__YOUR TASK__:
Search the entries below for the word "scene", then copy each line in which it is found.

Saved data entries
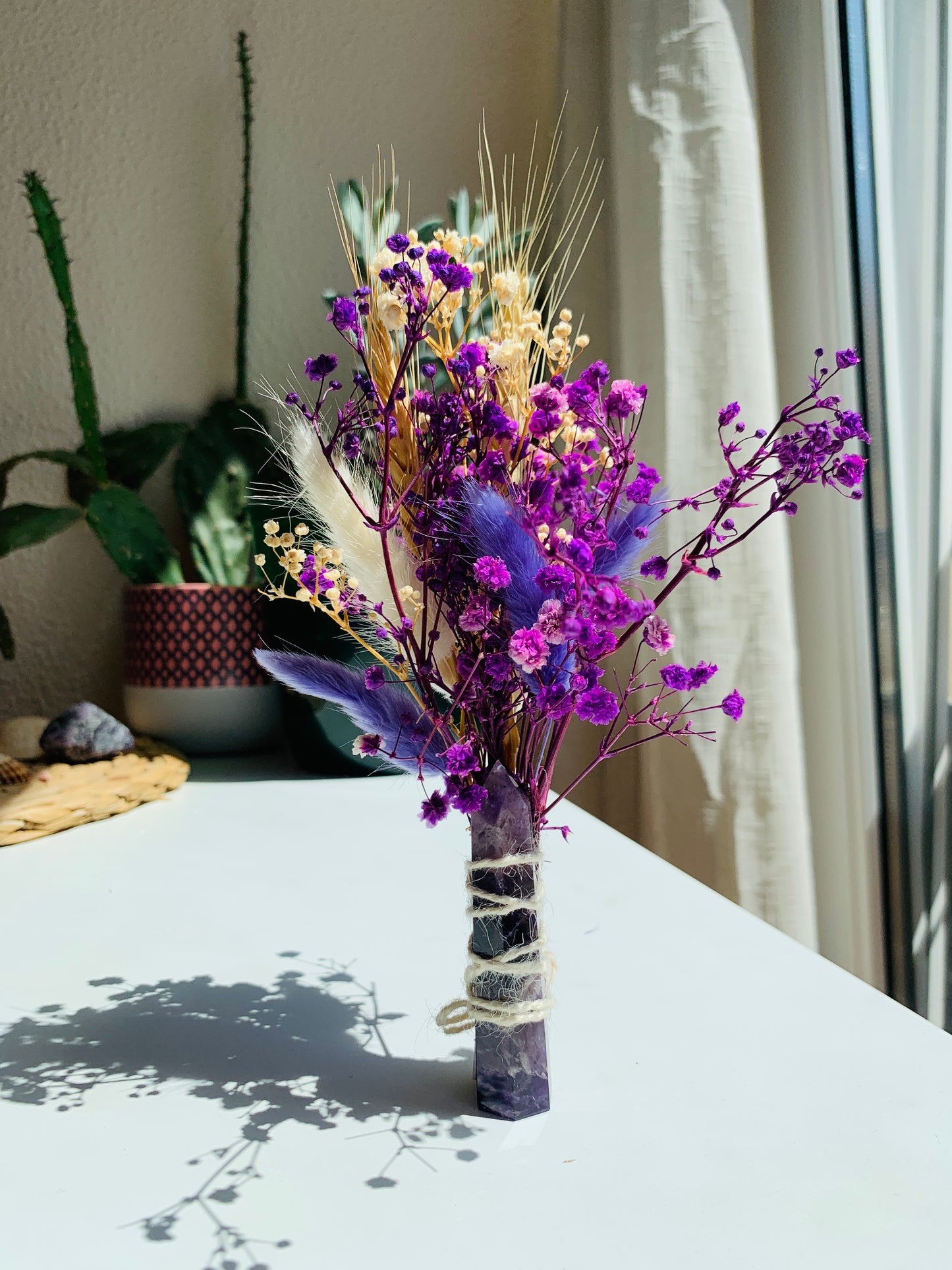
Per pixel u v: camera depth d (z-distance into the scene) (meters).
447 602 0.43
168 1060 0.49
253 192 1.42
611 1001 0.55
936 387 0.97
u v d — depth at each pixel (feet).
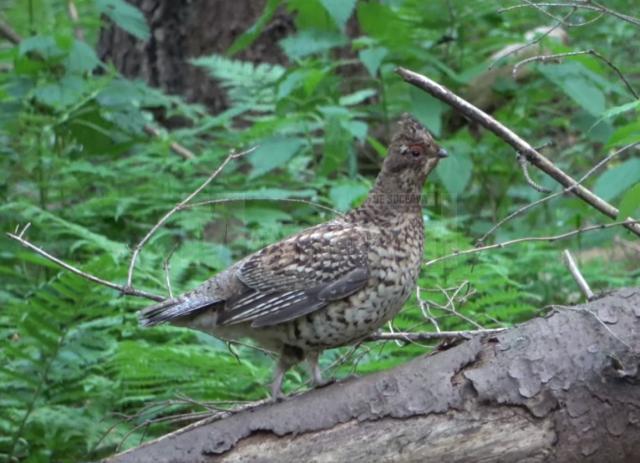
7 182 45.09
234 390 33.55
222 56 55.77
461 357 25.08
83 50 47.19
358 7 47.98
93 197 46.44
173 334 36.65
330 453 24.77
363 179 45.75
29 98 47.01
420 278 36.99
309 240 27.35
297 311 26.94
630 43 55.36
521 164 29.19
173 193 43.98
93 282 32.96
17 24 63.10
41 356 34.94
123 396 33.91
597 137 45.96
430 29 51.13
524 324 25.54
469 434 24.47
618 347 24.58
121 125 47.55
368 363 32.60
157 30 56.44
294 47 46.52
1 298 38.60
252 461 24.98
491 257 41.14
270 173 46.68
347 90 53.78
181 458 25.20
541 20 56.70
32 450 32.96
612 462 24.64
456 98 30.89
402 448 24.61
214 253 39.47
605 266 43.42
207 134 53.11
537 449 24.40
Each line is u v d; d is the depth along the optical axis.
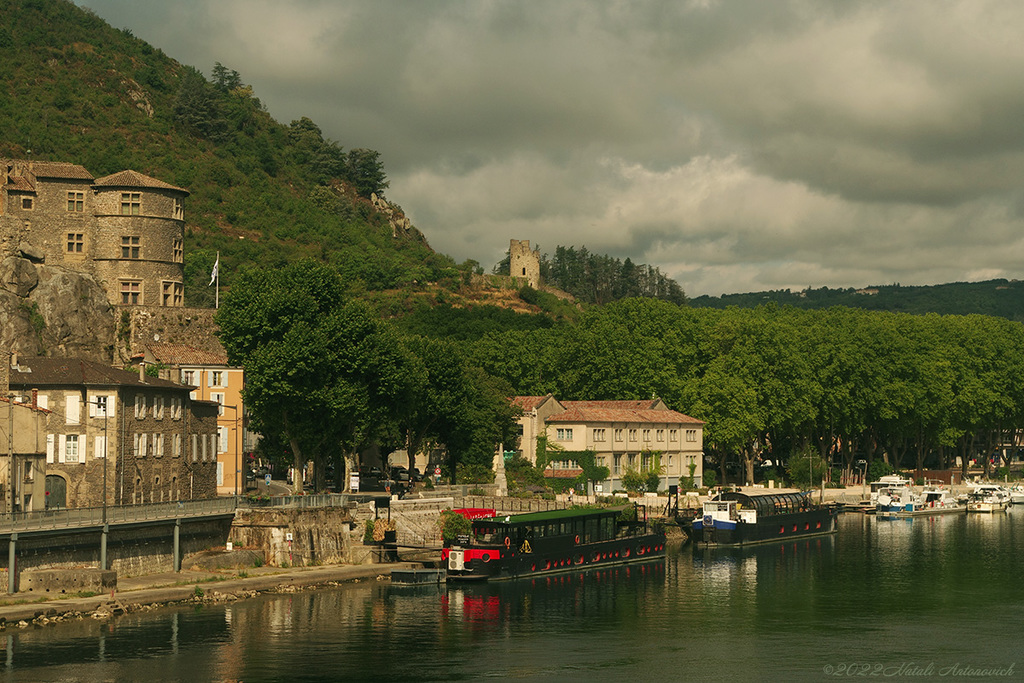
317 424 106.38
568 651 74.56
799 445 197.50
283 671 66.94
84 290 146.25
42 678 62.62
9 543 73.75
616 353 176.50
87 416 96.69
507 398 152.12
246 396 104.69
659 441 164.75
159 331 149.25
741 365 174.88
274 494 121.56
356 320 108.69
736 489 168.88
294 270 111.00
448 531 107.62
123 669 65.12
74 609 74.25
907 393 190.12
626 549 115.81
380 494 115.69
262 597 85.69
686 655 74.19
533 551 104.00
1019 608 90.75
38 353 138.88
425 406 128.50
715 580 104.62
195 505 91.19
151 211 153.12
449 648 74.19
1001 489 187.50
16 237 143.50
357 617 81.31
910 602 93.56
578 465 152.75
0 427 90.25
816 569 112.12
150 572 86.00
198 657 68.44
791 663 72.31
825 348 184.38
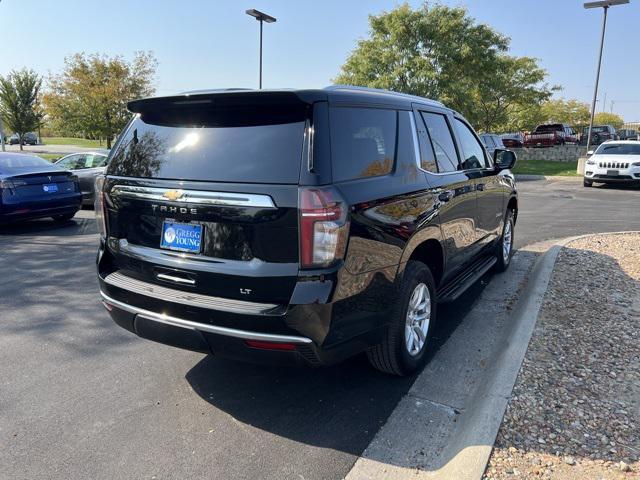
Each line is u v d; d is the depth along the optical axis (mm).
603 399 3062
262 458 2758
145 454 2789
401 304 3352
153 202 3084
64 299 5355
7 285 5848
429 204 3691
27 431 2994
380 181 3152
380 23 24844
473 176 4766
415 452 2799
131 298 3158
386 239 3084
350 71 26250
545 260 6191
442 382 3586
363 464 2703
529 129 44688
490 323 4656
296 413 3207
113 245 3400
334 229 2658
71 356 4008
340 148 2871
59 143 57219
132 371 3760
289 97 2771
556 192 16312
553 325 4199
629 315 4430
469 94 25031
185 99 3020
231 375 3701
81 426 3049
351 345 2936
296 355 2723
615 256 6512
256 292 2727
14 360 3928
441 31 24125
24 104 36344
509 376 3303
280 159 2738
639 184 17188
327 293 2648
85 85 26266
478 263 5430
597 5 21609
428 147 3992
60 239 8625
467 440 2719
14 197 8938
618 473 2418
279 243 2668
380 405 3293
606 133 37094
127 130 3477
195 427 3051
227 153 2893
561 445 2629
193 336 2895
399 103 3691
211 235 2865
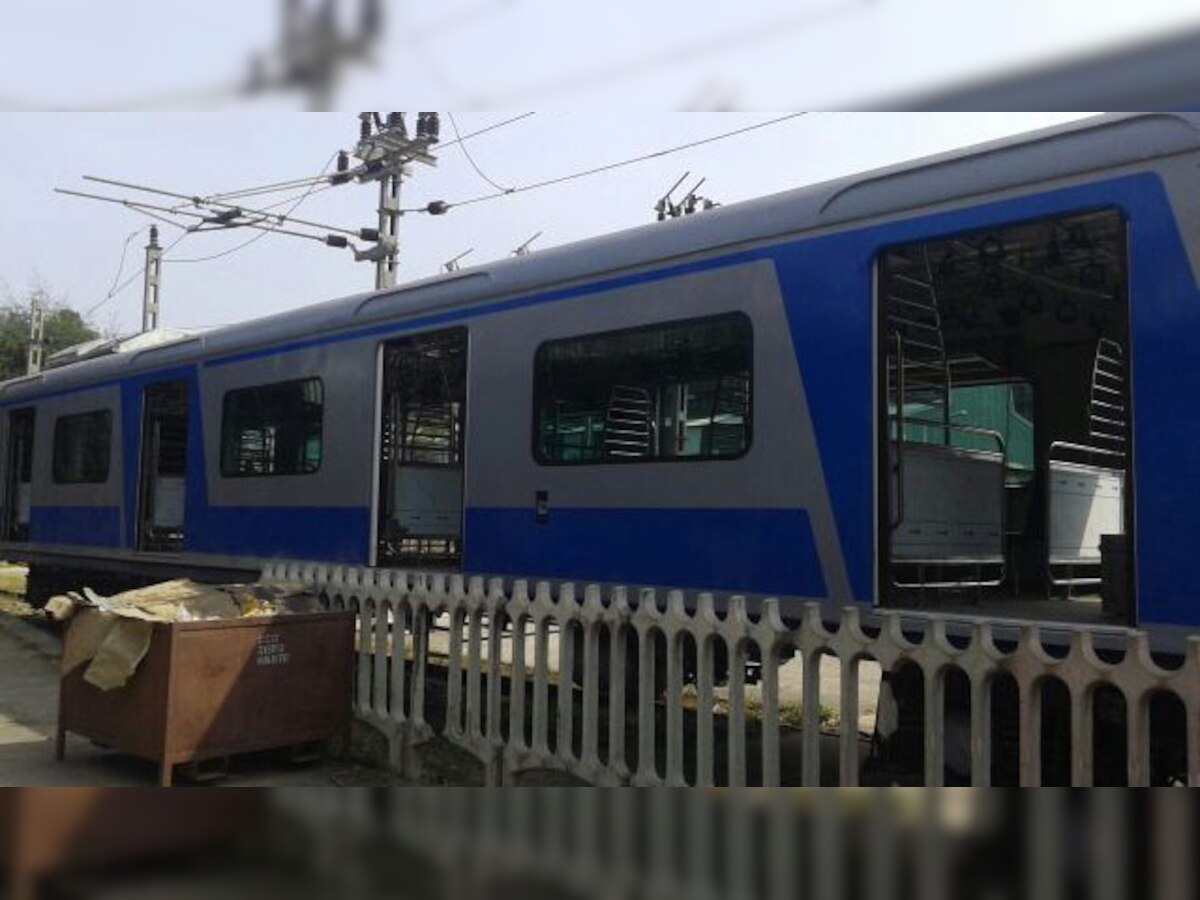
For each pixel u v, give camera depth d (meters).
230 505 8.91
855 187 5.09
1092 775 3.87
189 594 6.27
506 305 6.68
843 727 4.32
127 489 10.53
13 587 18.30
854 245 5.05
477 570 6.69
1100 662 3.67
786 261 5.30
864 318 5.00
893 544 5.26
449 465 9.34
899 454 5.13
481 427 6.76
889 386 5.54
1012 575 6.68
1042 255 5.71
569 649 5.31
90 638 5.96
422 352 8.34
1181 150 4.09
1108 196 4.28
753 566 5.33
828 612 5.03
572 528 6.19
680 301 5.74
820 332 5.14
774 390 5.29
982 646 3.94
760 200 5.51
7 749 6.45
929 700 4.07
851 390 5.01
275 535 8.38
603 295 6.14
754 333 5.39
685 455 5.67
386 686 6.26
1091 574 6.52
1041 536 6.88
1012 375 7.82
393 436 8.41
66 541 11.57
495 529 6.62
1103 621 4.53
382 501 7.60
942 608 5.29
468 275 6.98
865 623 4.87
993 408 7.93
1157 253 4.12
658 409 5.82
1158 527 4.06
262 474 8.59
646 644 5.01
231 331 9.17
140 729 5.57
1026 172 4.50
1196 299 4.01
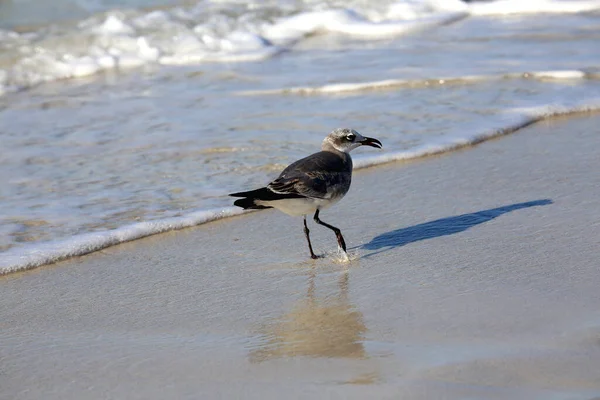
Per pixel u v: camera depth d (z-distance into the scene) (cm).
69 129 1728
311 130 1655
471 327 905
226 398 794
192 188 1399
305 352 879
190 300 1023
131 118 1786
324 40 2458
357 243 1176
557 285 1001
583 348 845
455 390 776
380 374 819
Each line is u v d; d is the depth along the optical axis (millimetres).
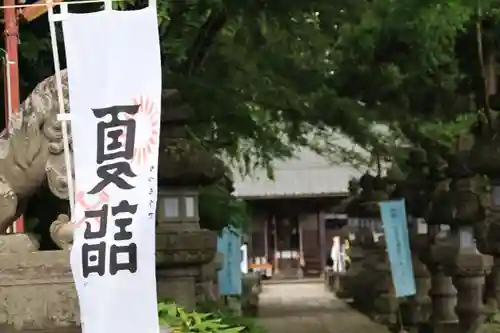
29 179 5770
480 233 10836
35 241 5762
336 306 22047
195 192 9930
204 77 11570
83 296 4930
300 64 12773
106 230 4957
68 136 5676
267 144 14461
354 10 11539
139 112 5066
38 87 5805
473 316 13305
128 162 5027
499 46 11930
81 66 5074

__EXPECTED ANSWER__:
Per pixel u v: camera depth d (z-distance into the scene) (meters).
Per pixel u v: camera depth d (z-distance into the scene) (cm).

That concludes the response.